● **WORK INSTRUCTIONS**:
Repeat the records exactly, with one exception: no images.

BEGIN EXTRACTED RECORDS

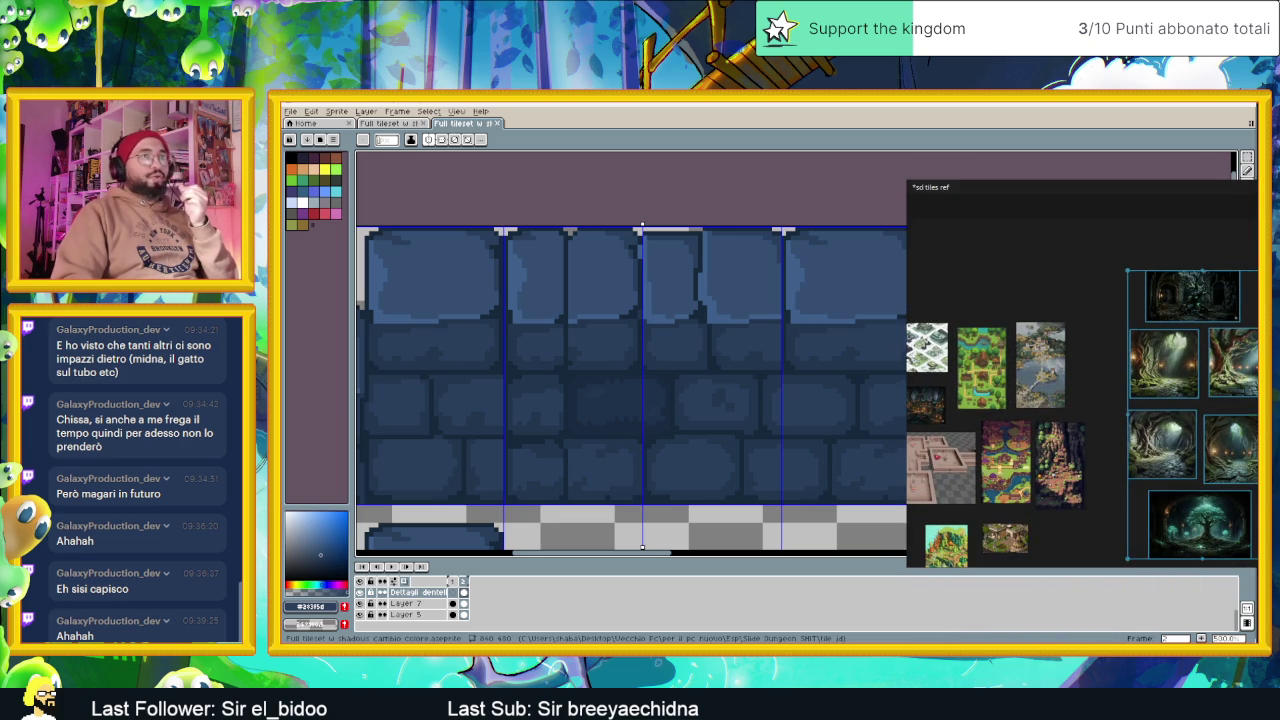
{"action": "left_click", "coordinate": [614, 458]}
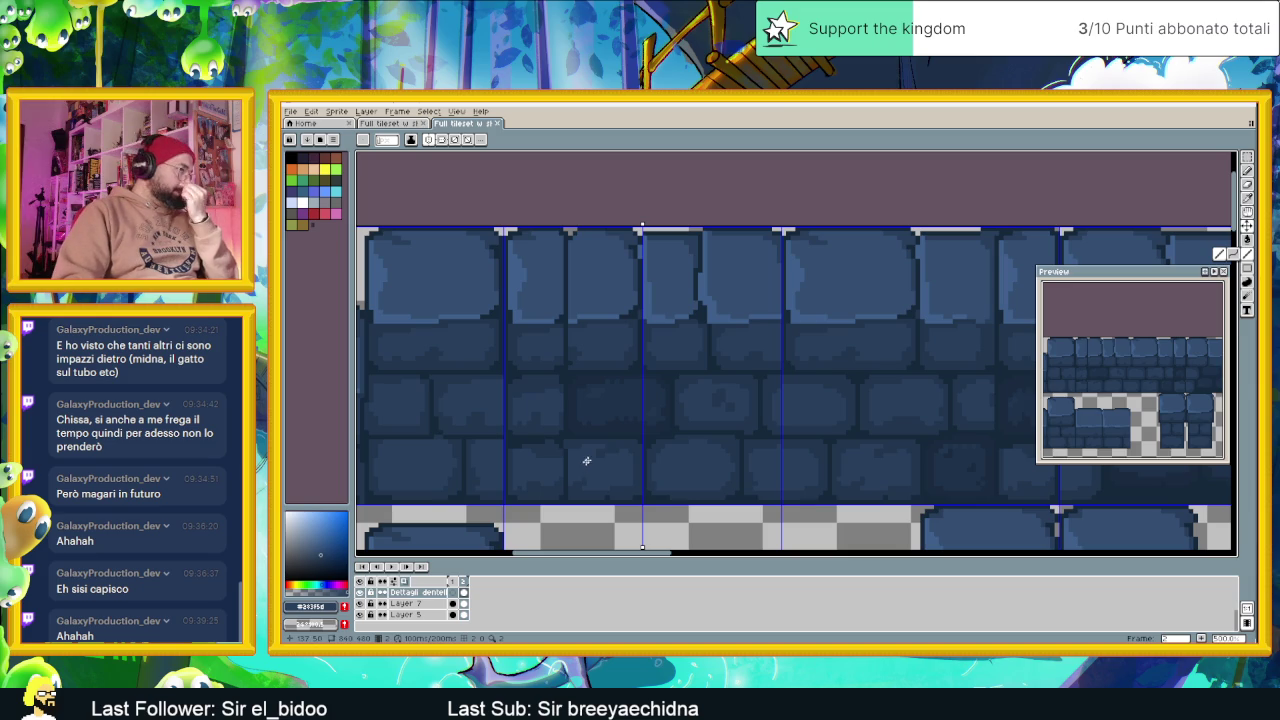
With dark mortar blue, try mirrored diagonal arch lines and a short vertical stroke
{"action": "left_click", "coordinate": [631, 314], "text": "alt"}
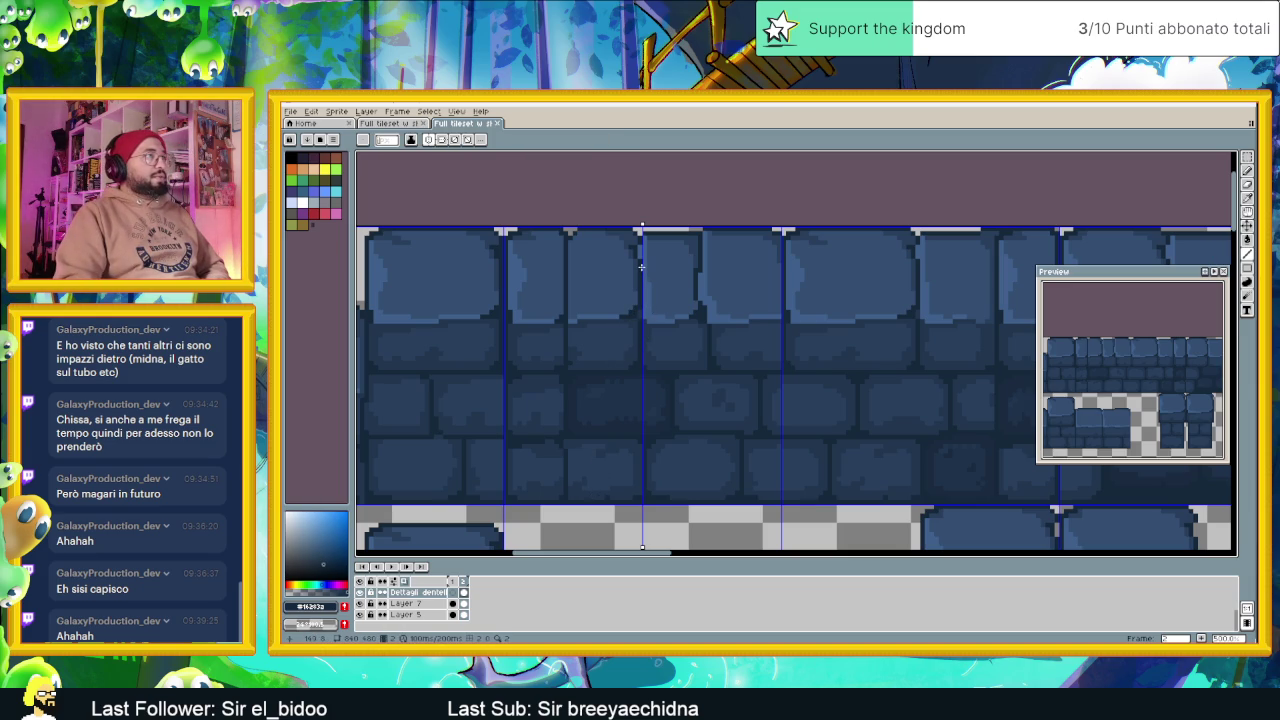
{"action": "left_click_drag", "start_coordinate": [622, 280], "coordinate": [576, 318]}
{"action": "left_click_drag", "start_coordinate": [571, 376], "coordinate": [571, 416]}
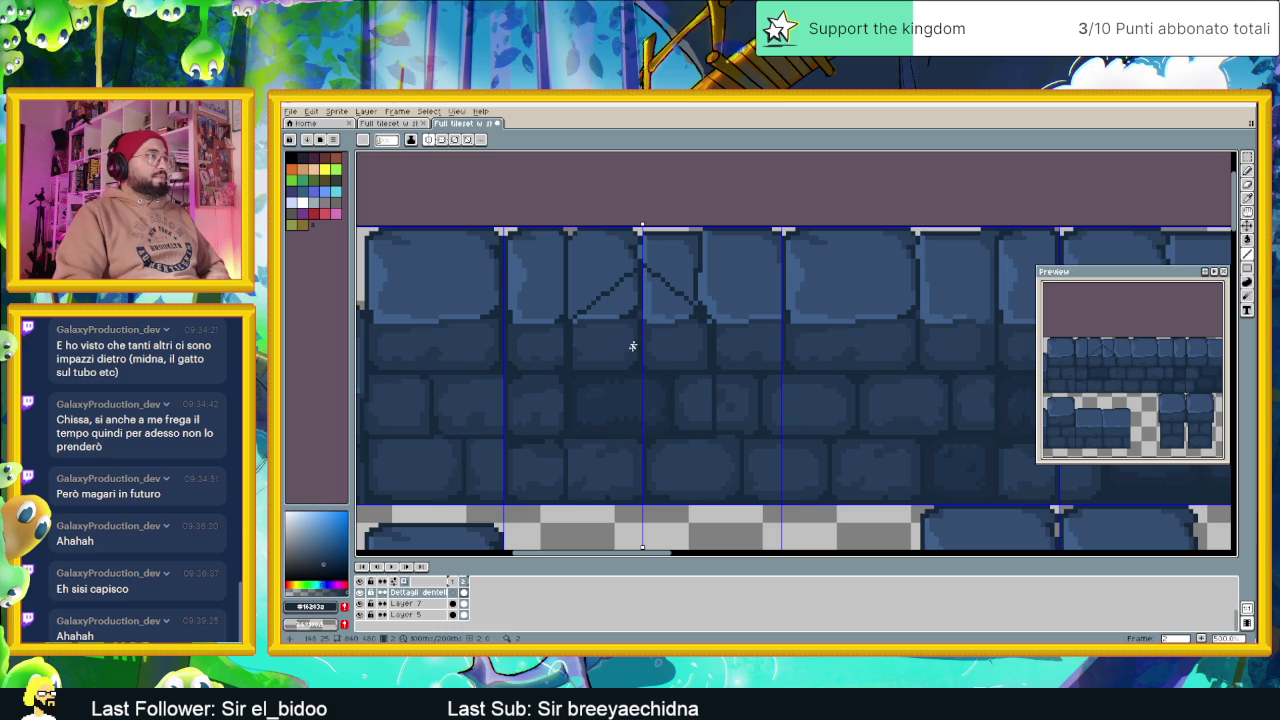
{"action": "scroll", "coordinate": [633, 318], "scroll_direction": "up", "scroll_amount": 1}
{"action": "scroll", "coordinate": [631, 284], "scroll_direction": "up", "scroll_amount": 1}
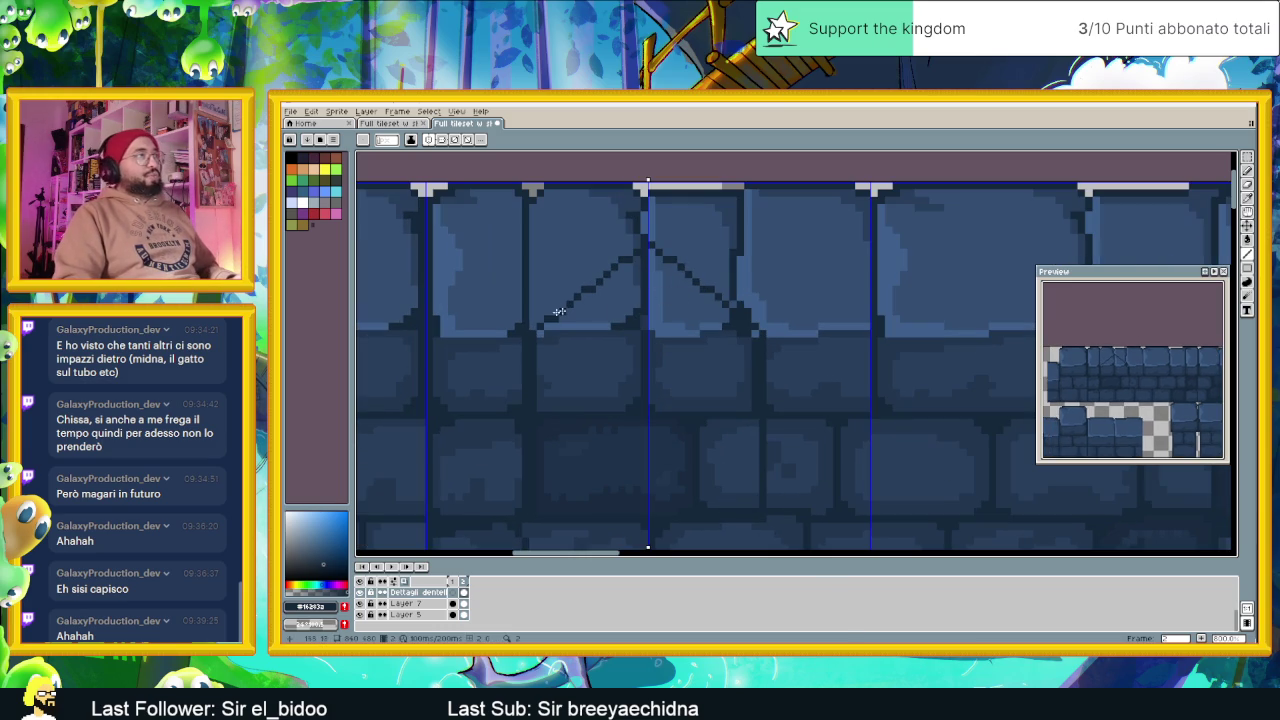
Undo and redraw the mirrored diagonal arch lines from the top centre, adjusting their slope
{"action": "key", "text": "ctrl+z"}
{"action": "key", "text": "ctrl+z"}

END EXTRACTED RECORDS

● **RESPONSE BOX**:
{"action": "left_click", "coordinate": [614, 458]}
With dark mortar blue, try mirrored diagonal arch lines and a short vertical stroke
{"action": "left_click", "coordinate": [631, 314], "text": "alt"}
{"action": "left_click_drag", "start_coordinate": [622, 280], "coordinate": [576, 318]}
{"action": "left_click_drag", "start_coordinate": [571, 376], "coordinate": [571, 416]}
{"action": "scroll", "coordinate": [633, 318], "scroll_direction": "up", "scroll_amount": 1}
{"action": "scroll", "coordinate": [631, 284], "scroll_direction": "up", "scroll_amount": 1}
Undo and redraw the mirrored diagonal arch lines from the top centre, adjusting their slope
{"action": "key", "text": "ctrl+z"}
{"action": "key", "text": "ctrl+z"}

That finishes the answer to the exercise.